Naturalist types like work that involves 'doing' something to 'organic things', i.e. plants, animals and their produce (e.g. food). They like work that may involve nurturing plants, animals or the environment. Like Realists, Naturalists enjoy a hands-on approach and like to see tangible results.
Not surprisingly, some aspect of the natural sciences will run through the Naturalist's interests - from ecological awareness to nutrition and health. People with an interest in horticulture, land usage and farming (including fish) are Naturalists.
Some Naturalists focus on animals rather than plants, and may enjoy working with, training, caring for, or simply herding them. Other Naturalists will prefer working with the end result of nature's produce - the food produced from plants and animals. Naturalists like solving problems with solutions that show some sensitivity to the environmental impact of what they do. They like to see practical results and prefer action to talking and discussing.
Naturalist activities may include basic physical work (cleaning animals, planting, food preparation), managing animal and/or plant welfare (e.g. breeding / propagation / spraying), using an understanding of natural life-cycles to optimise productivity (as with crops, forestry and herding), using knowledge of foodstuffs to produce commercial food produce (e.g. Butchers, Confectioners), the preparation, cooking and serving of food (e.g. Chefs and their assistants).
Realistic occupations involve work activities that include practical, hands-on problems and solutions. They often deal with real-world materials like wood, tools, and machinery. Many of the occupations require working outdoors.
Administrative occupations involve working with data and details more than with ideas and people. These people like clear routines and instructions, and enjoy checking facts and figures.
Enterprising occupations involve starting up and carrying out projects. These occupations can involve leading people and making many decisions. Sometimes they require risk taking and often deal with business.

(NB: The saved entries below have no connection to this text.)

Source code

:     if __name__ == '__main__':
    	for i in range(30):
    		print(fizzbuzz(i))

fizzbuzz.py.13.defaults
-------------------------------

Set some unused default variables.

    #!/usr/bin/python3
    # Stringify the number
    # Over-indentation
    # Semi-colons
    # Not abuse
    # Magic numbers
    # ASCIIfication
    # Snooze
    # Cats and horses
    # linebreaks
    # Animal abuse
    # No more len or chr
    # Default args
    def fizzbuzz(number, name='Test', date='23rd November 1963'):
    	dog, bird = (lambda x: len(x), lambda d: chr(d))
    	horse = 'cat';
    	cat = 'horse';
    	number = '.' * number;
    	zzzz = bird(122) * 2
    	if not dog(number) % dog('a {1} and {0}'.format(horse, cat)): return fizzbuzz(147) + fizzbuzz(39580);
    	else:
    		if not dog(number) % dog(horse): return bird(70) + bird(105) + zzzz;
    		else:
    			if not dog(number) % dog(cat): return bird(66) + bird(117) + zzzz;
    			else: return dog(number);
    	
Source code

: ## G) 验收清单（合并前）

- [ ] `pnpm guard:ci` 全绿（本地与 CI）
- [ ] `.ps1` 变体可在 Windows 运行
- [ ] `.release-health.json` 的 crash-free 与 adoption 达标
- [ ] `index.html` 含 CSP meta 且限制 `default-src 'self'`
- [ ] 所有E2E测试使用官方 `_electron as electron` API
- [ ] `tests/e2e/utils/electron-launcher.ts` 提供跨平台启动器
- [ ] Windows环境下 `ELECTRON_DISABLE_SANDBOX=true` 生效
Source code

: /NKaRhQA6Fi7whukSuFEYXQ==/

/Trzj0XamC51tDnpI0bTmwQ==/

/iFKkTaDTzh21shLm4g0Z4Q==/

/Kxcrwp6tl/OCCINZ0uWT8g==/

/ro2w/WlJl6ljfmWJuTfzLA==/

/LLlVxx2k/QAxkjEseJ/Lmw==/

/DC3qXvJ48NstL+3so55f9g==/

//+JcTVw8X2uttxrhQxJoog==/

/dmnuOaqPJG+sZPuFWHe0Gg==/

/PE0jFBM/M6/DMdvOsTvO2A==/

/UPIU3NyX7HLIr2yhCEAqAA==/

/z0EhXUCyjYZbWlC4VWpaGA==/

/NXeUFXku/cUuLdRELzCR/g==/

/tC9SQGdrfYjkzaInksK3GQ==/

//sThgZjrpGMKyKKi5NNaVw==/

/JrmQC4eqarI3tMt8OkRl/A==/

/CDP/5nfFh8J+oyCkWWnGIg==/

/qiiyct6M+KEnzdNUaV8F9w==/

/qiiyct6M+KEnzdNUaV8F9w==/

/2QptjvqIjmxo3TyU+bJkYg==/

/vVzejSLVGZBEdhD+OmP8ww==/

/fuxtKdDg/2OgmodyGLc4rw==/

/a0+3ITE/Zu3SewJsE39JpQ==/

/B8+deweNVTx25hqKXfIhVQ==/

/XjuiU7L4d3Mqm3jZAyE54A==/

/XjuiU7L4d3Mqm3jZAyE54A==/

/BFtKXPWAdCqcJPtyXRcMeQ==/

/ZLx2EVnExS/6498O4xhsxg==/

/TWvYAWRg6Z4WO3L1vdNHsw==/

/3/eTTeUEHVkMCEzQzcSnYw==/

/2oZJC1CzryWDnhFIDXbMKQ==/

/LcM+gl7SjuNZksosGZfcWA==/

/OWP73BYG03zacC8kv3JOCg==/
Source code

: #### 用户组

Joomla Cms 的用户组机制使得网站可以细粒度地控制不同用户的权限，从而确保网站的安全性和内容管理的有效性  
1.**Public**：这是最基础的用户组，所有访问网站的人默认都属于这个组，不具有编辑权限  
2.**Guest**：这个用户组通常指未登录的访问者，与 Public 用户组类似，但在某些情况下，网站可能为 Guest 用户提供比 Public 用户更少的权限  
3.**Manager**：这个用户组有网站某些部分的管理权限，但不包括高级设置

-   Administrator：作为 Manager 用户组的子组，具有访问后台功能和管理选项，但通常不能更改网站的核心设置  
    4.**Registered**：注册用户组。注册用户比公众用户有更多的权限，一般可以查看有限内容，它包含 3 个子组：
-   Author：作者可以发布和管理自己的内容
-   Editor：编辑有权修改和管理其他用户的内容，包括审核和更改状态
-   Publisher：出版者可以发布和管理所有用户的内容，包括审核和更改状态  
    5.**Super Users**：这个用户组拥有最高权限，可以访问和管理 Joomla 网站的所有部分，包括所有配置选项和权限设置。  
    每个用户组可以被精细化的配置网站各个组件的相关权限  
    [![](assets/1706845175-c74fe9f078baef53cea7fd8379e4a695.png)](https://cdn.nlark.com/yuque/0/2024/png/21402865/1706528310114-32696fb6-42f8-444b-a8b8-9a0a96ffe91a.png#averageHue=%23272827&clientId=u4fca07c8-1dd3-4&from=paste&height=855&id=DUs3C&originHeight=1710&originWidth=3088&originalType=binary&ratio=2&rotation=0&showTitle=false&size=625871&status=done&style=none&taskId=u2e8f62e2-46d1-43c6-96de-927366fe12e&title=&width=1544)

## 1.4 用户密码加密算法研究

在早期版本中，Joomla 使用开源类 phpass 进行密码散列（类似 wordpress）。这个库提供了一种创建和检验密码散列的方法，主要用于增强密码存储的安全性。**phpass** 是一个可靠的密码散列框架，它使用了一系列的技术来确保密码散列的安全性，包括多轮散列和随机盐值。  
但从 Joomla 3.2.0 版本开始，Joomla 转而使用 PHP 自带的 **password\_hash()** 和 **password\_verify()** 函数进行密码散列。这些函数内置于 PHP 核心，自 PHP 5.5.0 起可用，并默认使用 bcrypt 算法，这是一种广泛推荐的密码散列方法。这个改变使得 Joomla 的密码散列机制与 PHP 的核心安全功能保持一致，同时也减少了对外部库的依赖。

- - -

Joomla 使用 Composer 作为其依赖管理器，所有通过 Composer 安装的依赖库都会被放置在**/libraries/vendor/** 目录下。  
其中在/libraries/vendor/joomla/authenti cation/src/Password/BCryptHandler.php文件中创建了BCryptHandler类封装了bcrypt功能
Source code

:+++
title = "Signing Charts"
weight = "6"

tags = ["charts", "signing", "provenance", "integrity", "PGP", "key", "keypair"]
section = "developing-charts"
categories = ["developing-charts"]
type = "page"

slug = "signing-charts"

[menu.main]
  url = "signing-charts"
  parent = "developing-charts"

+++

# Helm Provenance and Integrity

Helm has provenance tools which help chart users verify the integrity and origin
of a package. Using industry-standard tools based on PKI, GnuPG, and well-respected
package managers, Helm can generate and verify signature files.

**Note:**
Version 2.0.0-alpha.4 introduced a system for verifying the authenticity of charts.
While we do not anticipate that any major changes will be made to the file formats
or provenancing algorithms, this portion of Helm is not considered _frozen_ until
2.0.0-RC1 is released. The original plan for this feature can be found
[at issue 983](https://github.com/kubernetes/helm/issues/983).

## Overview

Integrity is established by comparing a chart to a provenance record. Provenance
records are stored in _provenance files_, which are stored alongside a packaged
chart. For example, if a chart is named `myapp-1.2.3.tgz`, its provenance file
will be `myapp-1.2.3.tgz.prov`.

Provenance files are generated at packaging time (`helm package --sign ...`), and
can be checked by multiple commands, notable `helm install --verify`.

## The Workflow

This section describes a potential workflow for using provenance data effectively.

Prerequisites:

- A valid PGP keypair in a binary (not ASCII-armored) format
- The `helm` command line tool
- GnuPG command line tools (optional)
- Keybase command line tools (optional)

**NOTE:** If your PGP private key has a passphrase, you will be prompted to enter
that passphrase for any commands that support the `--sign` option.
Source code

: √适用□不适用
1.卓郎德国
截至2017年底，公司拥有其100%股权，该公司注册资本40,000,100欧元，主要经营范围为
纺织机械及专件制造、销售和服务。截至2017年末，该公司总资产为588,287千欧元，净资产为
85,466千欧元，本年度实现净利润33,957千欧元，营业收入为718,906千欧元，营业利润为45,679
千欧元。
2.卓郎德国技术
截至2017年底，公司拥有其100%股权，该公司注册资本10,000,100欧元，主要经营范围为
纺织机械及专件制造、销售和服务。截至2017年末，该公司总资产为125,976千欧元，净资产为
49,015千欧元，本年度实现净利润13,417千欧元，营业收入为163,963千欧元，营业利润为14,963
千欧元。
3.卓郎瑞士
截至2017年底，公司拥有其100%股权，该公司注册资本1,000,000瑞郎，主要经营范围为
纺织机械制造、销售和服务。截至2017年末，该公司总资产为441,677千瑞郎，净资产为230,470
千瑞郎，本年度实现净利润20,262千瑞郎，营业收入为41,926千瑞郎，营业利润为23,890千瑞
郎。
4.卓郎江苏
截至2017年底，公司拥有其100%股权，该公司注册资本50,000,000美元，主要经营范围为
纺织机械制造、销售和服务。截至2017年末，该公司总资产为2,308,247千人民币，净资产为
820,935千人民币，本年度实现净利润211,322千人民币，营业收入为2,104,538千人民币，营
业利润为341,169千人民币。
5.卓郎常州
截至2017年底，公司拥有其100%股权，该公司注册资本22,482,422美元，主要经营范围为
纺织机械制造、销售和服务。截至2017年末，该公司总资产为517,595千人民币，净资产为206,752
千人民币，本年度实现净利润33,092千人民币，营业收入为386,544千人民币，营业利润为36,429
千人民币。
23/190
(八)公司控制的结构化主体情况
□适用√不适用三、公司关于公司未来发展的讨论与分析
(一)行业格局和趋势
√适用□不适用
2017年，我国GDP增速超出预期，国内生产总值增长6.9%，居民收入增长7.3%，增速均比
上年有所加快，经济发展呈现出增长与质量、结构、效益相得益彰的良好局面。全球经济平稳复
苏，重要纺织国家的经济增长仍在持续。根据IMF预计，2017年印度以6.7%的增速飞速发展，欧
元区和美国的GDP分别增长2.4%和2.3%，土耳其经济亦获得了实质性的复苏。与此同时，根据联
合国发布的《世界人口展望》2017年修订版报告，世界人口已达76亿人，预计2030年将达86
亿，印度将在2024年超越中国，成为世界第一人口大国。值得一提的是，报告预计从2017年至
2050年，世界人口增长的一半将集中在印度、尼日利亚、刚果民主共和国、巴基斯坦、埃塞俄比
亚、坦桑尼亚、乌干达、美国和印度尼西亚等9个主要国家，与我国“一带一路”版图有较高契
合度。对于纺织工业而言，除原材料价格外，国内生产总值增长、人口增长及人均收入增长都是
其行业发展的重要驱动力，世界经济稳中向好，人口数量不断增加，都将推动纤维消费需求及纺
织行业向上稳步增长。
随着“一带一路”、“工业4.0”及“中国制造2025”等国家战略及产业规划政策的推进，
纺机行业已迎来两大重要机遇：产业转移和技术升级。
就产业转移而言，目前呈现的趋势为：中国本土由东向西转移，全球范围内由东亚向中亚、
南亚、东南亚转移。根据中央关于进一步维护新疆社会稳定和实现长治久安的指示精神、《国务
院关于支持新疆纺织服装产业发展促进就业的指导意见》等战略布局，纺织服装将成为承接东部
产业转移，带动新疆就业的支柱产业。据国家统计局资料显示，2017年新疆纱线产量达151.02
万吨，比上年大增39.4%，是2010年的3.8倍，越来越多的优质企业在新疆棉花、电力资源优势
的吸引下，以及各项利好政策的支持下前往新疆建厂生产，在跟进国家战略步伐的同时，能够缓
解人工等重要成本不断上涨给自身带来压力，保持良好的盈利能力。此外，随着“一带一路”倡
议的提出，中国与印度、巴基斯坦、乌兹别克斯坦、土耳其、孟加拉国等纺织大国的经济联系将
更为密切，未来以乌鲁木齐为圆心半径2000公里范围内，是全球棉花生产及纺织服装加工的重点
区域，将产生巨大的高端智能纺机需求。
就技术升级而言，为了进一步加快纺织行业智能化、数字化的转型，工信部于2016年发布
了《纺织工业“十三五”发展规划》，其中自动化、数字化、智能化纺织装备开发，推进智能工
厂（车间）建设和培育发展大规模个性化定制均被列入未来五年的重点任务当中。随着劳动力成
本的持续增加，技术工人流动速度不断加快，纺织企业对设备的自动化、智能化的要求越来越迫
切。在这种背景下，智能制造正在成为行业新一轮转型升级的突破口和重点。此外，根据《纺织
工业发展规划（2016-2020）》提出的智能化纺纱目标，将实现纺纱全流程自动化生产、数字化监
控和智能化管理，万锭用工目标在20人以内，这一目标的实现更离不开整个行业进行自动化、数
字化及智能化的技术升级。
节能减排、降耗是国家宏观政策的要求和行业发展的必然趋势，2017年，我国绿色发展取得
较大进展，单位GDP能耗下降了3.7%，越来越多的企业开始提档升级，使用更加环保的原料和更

Investigative occupations involve working with ideas and require an extensive amount of thinking. These occupations can involve searching for facts and figuring out problems mentally.
Social occupations involve working with, communicating with, and teaching people. These occupations often involve helping or providing service to others.
Creative occupations involve working with forms, designs and patterns. They often require self-expression and the work can be done without following a clear set of rules.
Linguistic types enjoy work involving the creation and exchange of information through writing, electronic media or the spoken word. These people prefer unstructured environments where there is time to use their imagination to compose their thoughts.